Questions fréquentes

Qu'est-ce qu'une clause résolutoire ?
Une clause résolutoire est une clause du bail qui prévoit la résiliation automatique du contrat en cas de non-paiement des loyers dans un délai déterminé après un commandement de payer.
Comment suspendre les effets d'une clause résolutoire ?
Le locataire peut demander au juge des contentieux de la protection de suspendre les effets de la clause résolutoire et d'accorder des délais de paiement, à condition d'être de bonne foi et de présenter un plan d'apurement de la dette.
Quelles sont les conditions pour obtenir des délais de paiement ?

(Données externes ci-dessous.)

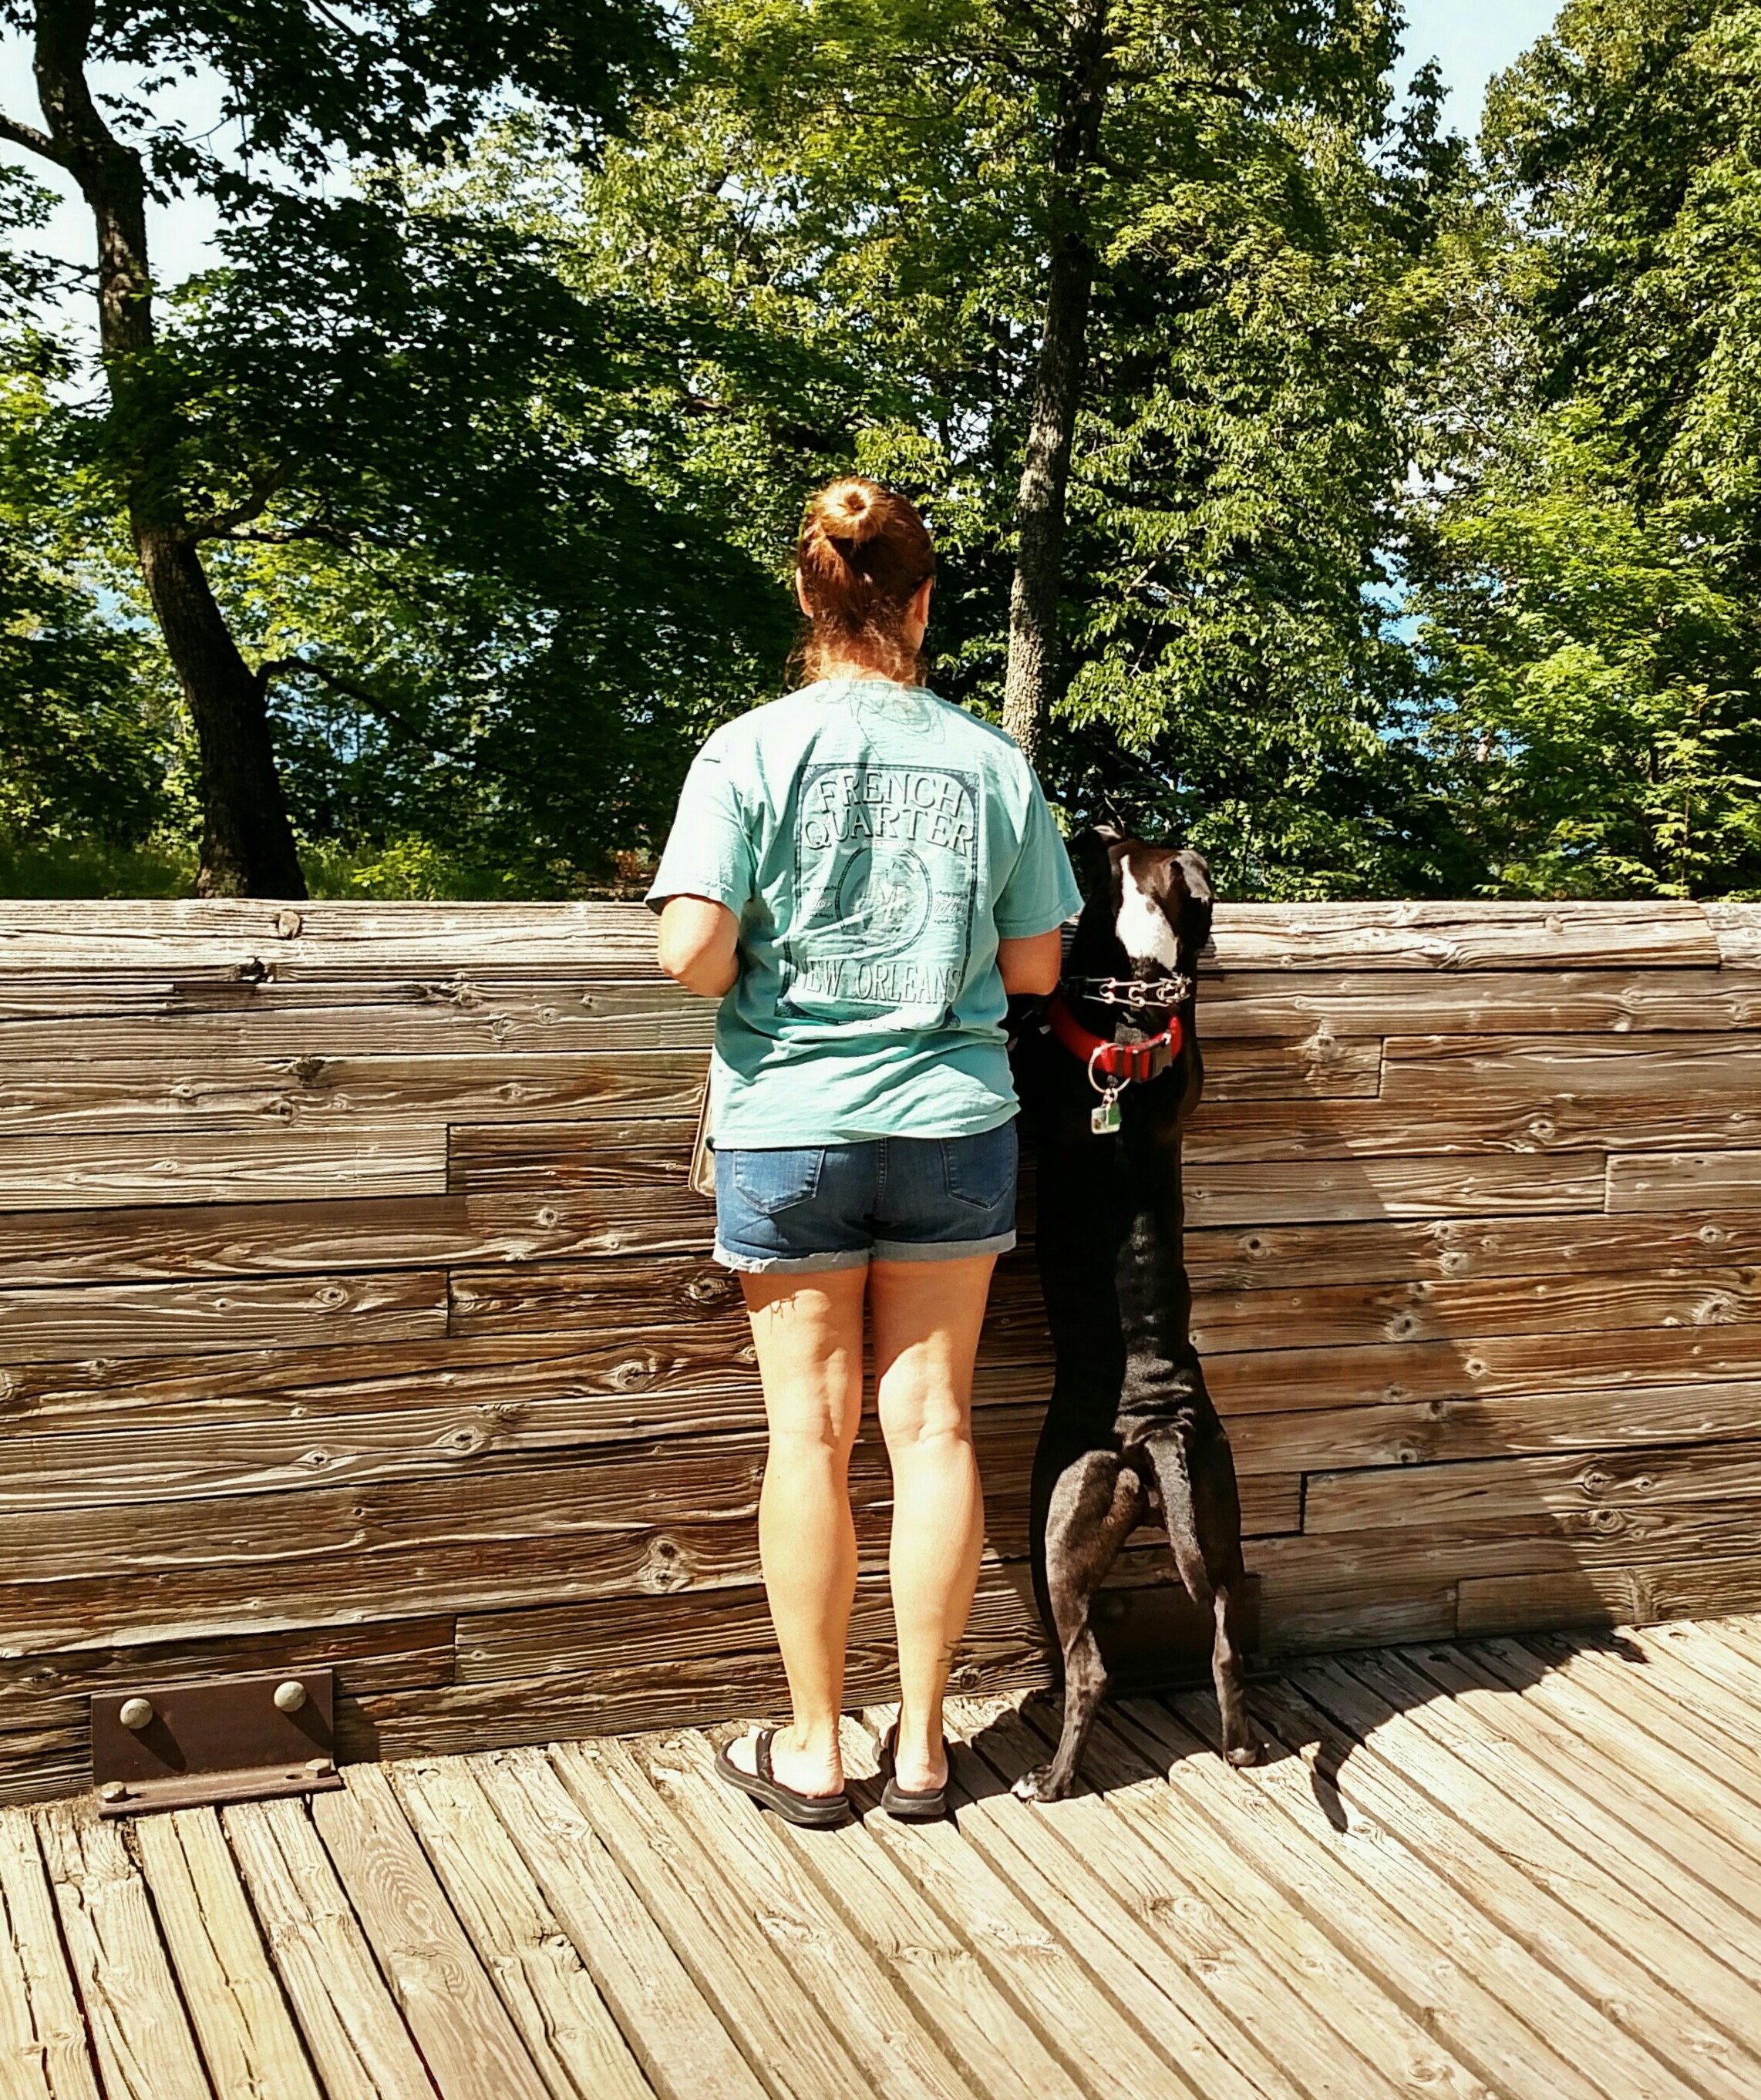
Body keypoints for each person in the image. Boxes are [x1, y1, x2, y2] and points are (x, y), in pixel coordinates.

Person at [647, 476, 1081, 1823]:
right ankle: (928, 1751)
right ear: (926, 600)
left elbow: (691, 954)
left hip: (793, 1129)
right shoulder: (989, 762)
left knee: (811, 1437)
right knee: (937, 1428)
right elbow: (1035, 965)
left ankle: (818, 1749)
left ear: (807, 593)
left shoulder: (749, 750)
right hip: (954, 1124)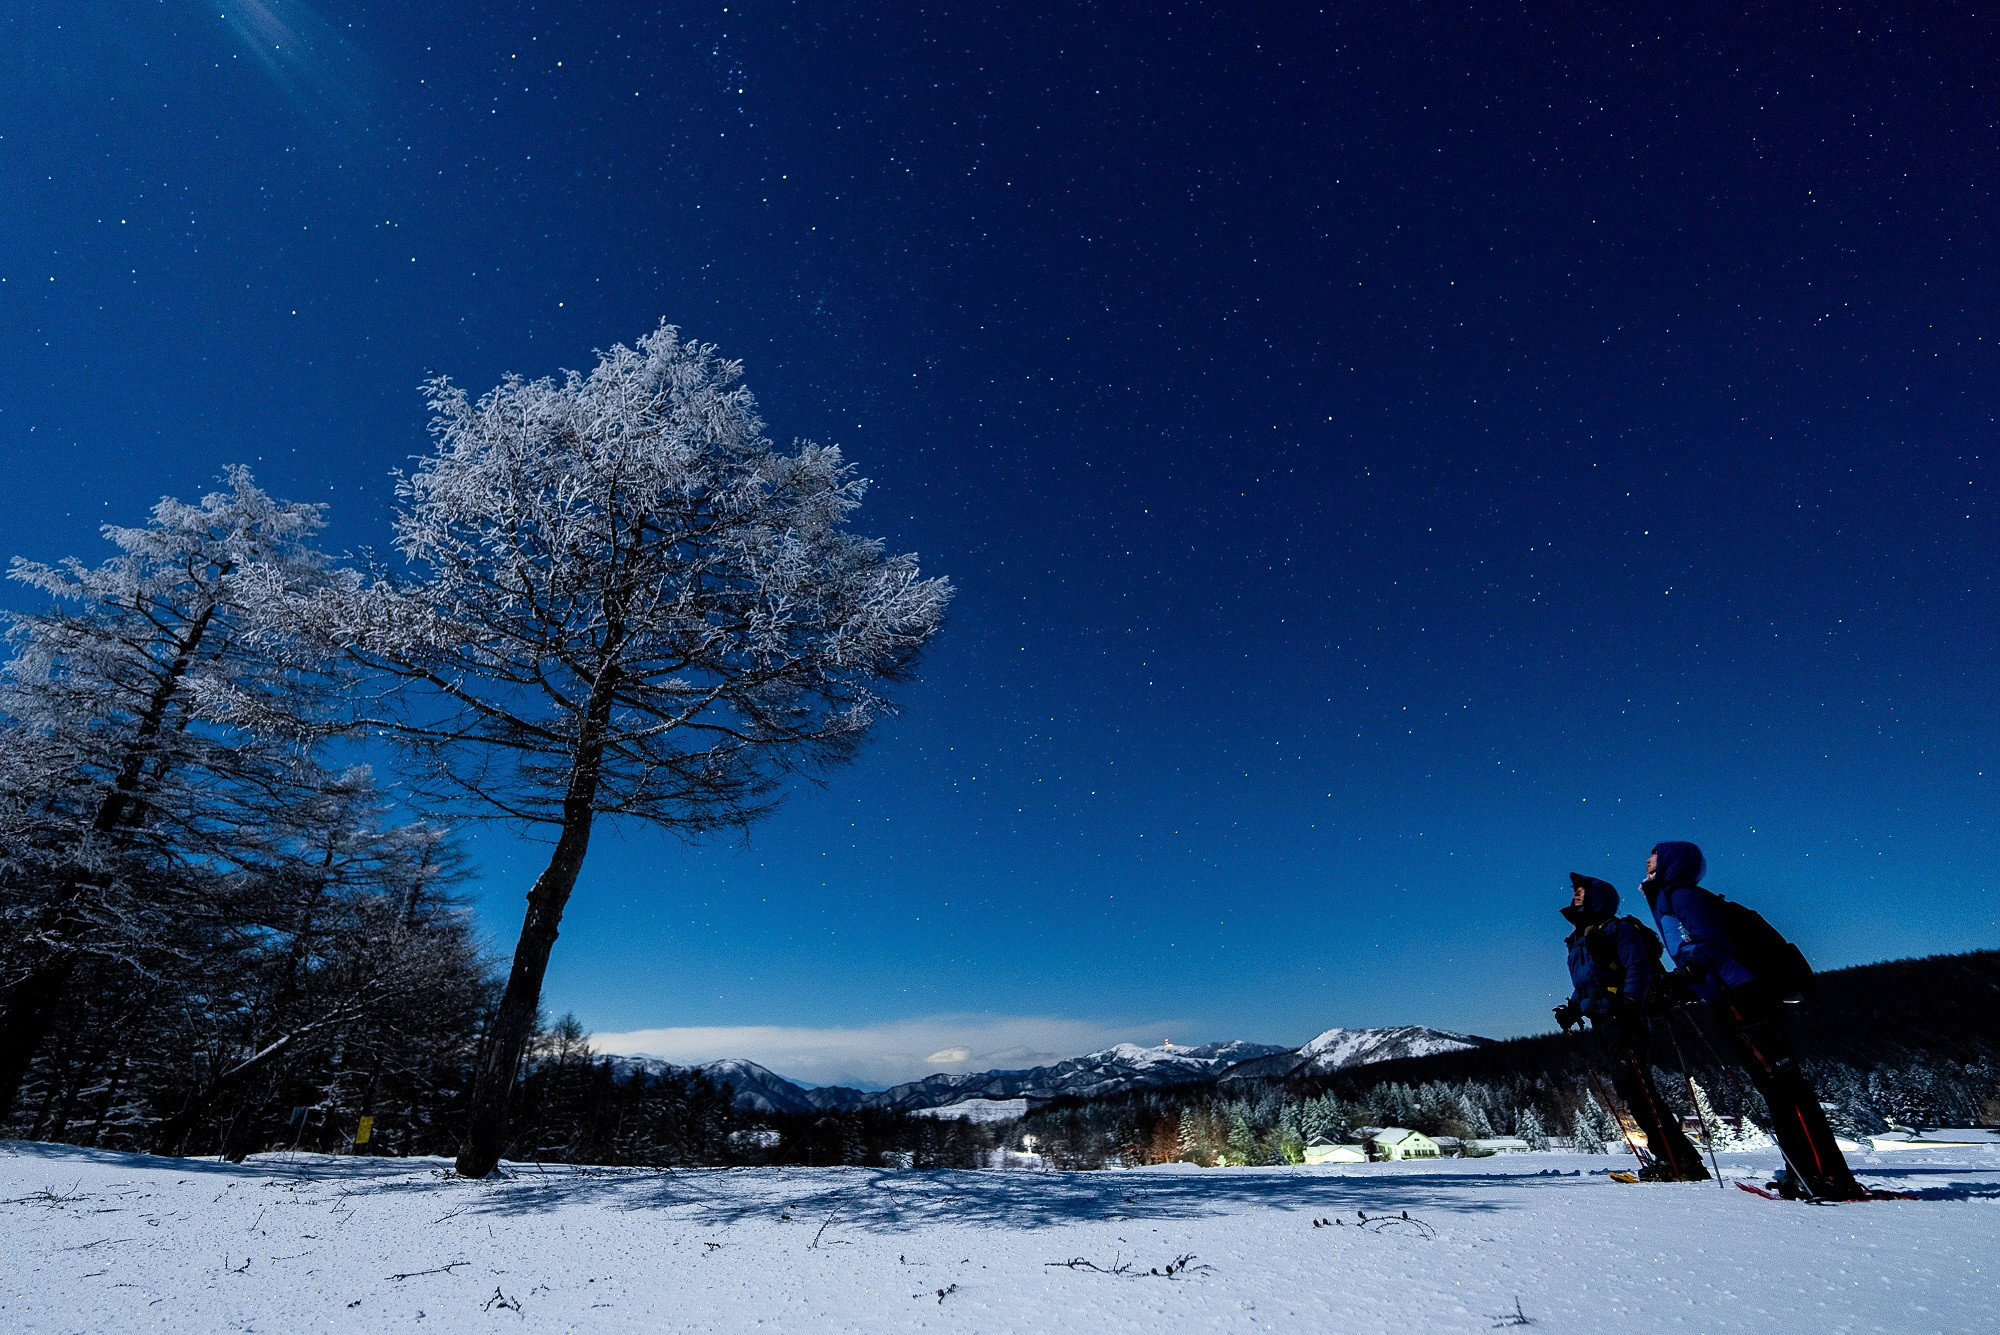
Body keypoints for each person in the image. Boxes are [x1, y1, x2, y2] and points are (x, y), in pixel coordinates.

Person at [1641, 840, 1865, 1201]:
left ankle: (1827, 1175)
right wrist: (1684, 985)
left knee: (1782, 1084)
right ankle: (1805, 1172)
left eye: (1654, 854)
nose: (1647, 859)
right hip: (1731, 996)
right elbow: (1697, 951)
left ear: (1671, 861)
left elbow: (1711, 944)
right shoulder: (1670, 897)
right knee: (1774, 1086)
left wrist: (1684, 977)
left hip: (1742, 996)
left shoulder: (1682, 895)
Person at [1553, 873, 1708, 1181]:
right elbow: (1588, 981)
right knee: (1632, 1089)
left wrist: (1629, 1002)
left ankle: (1681, 1161)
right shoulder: (1581, 937)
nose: (1576, 895)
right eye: (1575, 891)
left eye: (1582, 890)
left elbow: (1636, 967)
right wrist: (1573, 1008)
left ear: (1599, 896)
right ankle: (1675, 1159)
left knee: (1638, 1089)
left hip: (1623, 1018)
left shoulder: (1618, 929)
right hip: (1604, 1018)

Le locataire doit démontrer sa bonne foi, sa situation financière difficile, et sa capacité à s'acquitter de la dette dans les délais accordés. Le juge apprécie au cas par cas.
Que se passe-t-il si je ne respecte pas le plan de paiement ?
Si une mensualité reste impayée quinze jours après une mise en demeure, la clause résolutoire reprend ses effets, le bail est résilié de plein droit, et le bailleur peut procéder à l'expulsion.
Quel est le rôle du diagnostic social et financier ?
Le diagnostic social et financier est un document établi par les services sociaux qui évalue la situation du locataire. Il est transmis au juge et peut influencer sa décision d'accorder des délais.
Puis-je être expulsé si je suis âgé et en mauvaise santé ?
Le juge prend en compte la situation personnelle du locataire, notamment son âge et son état de santé. Dans cette affaire, la locataire de 86 ans a obtenu la suspension de la clause résolutoire et des délais de paiement.